Data for: Modelling and field testing of back-flow fracturing fluid after acid fracturing in Oil Shale reservoirs

Published: 31 January 2019| Version 1 | DOI: 10.17632/tgy3v7syct.1
Contributors:
LI Qiang,
ZHAO Shuai

Description

In the field experiment site of the in-situ pyrolysis of oil shale, there are three wells. One well is used to inject high temperature and high-pressure nitrogen gas. The other one, named FK-2, is a well that is used to produce oil and gas products. The last well is a monitoring well named M1 for the real-time monitoring of the underground temperature and water inflow. According to the microseismic monitoring at the fracturing site, we have determined that the fracturing may have formed two fractures in the oil shale formation. Because the in situ pyrolysis process of oil shale requires nitrogen injection at a high temperature and pressure, we must monitor the connectivity between the two fractures. There is no need to use high temperature gas to determine the formation connectivity, so we only use high-pressure nitrogen gas. First, the backflow of the fracturing fluid is conducted. After the fracturing fluid backflow, we can determine the connectivity and water inflow of the formation. Based on the microseismic monitoring data, we built a three-dimensional model. The flow field of the high-pressure nitrogen injection into well FK-1 and the gas production from well FK-2 were simulated using the finite element software COMSOL Multiphysics 5.3. The results show that the outlet pressure at the FK-2 well can reach 2.8 MPa when well FK-1 is used as a high-pressure nitrogen injection well and gas is continuously injected at 8.5 MPa.
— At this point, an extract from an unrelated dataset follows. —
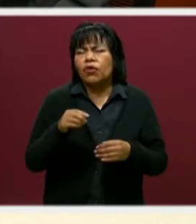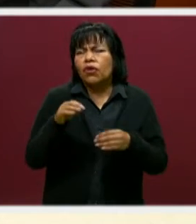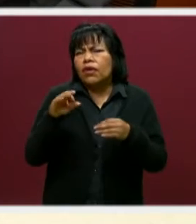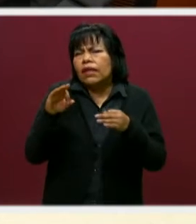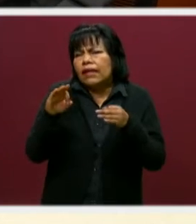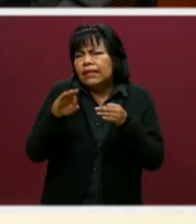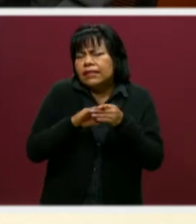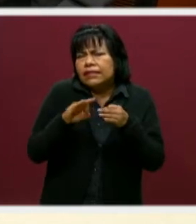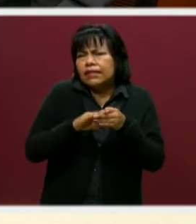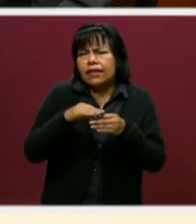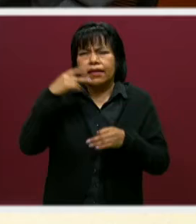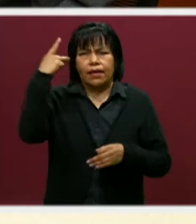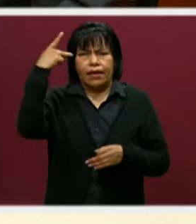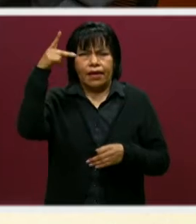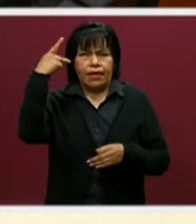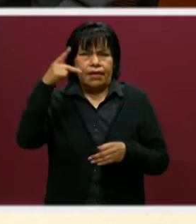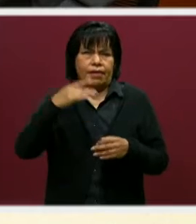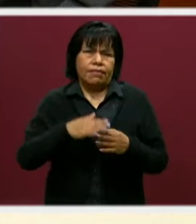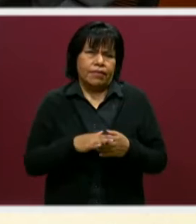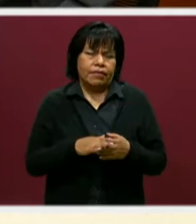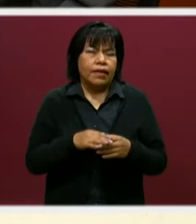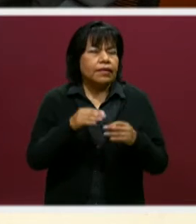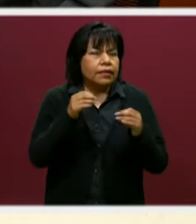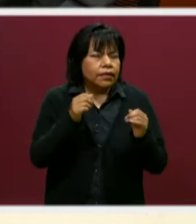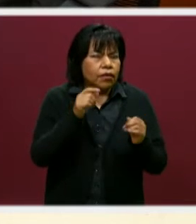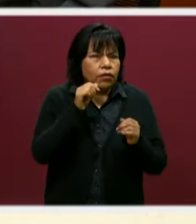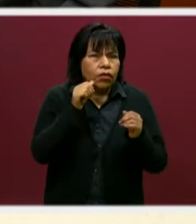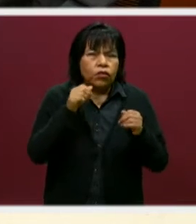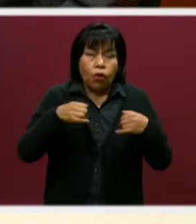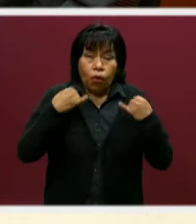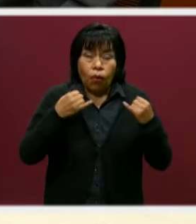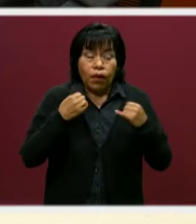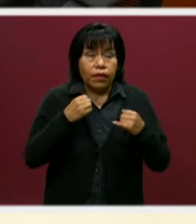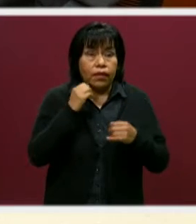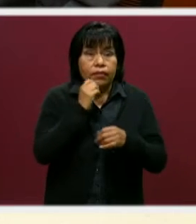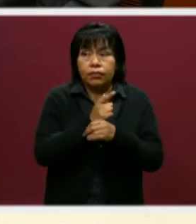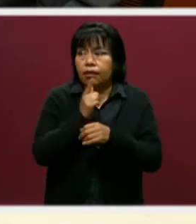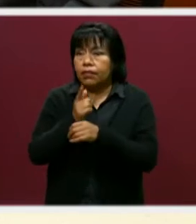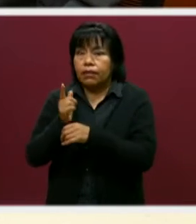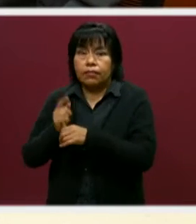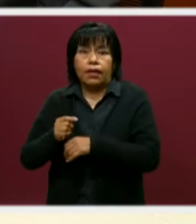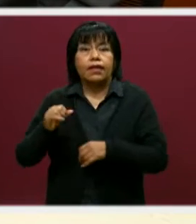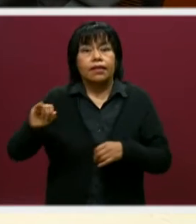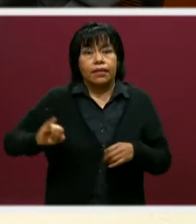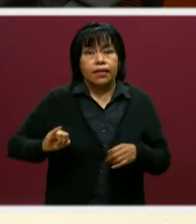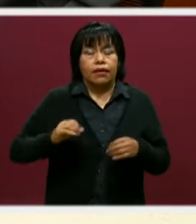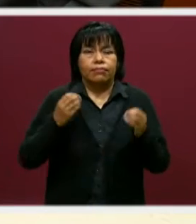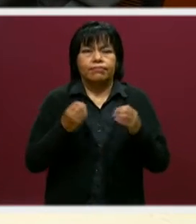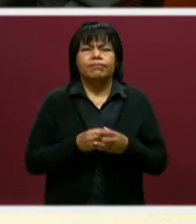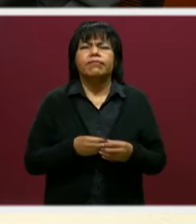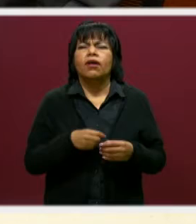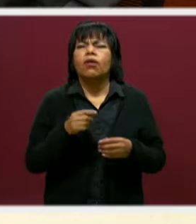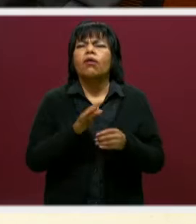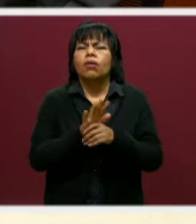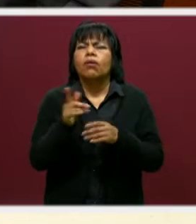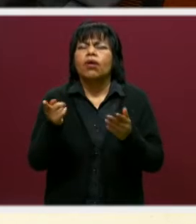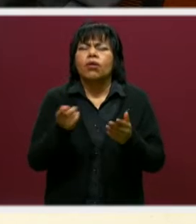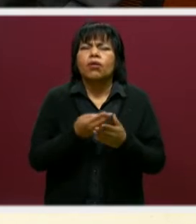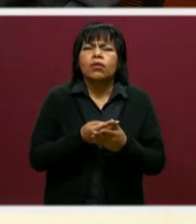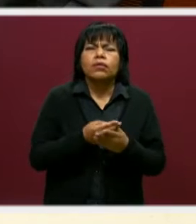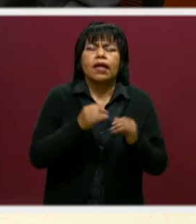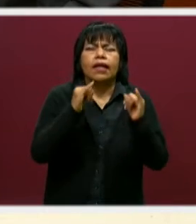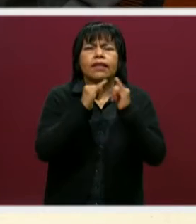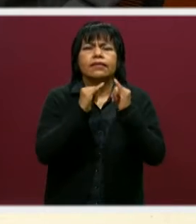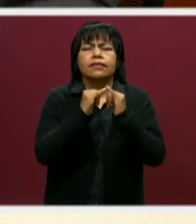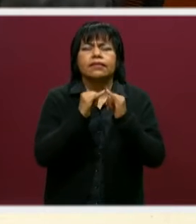cercano a Puebla y que seguramente hay muchos jóvenes, chicos y chicas interesados. ¿Cuál es la oferta académica que tiene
Part of the fracturing fluid flows out of well FK-2, but some of fluid can flow into the formation. When high-pressure nitrogen is injected into the FK-2 well, the result is also the same. To verify the accuracy of the simulation results, experiments were carried out involving high-pressure nitrogen injection into well FK-1. The fracturing fluid volume was monitored while the fracturing fluid flowed back, and the pressure change in well FK-2 was monitored in real time. Finally, the pressure in well FK-2 could reach 2.8 MPa, which proved the connectivity between the two wells. It also confirmed the accuracy of the numerical simulation. In addition, we monitored the pressure changes in the FK-2 well by means of active pressure relief in FK-1 well. The results show that the pressure in the FK-2 well would also decrease, which once again confirms the connectivity status of the two wells.